◆ SOURCE DATA:
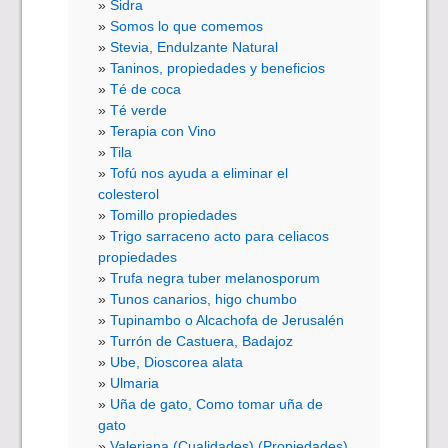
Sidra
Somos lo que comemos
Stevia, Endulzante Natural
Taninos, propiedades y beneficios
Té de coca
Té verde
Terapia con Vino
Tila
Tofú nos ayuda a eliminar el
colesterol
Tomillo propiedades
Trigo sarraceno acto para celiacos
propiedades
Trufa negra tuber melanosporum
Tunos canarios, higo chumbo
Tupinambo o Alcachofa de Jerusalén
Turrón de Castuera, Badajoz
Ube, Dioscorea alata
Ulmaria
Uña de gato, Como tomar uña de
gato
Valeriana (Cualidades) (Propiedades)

* * *

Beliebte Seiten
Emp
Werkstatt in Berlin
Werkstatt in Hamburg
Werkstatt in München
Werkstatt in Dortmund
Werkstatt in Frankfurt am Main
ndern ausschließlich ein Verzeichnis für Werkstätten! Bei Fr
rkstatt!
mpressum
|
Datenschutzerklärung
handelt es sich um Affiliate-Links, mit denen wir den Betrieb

◆ DIRECTIONS:
Repeat the part of the records that opens with the line containing "Beliebte Seiten" and closes with the line containing "handelt es sich".

◆ RESPONSE FOR THIS EXERCISE:
Beliebte Seiten
Emp
Werkstatt in Berlin
Werkstatt in Hamburg
Werkstatt in München
Werkstatt in Dortmund
Werkstatt in Frankfurt am Main
ndern ausschließlich ein Verzeichnis für Werkstätten! Bei Fr
rkstatt!
mpressum
|
Datenschutzerklärung
handelt es sich um Affiliate-Links, mit denen wir den Betrieb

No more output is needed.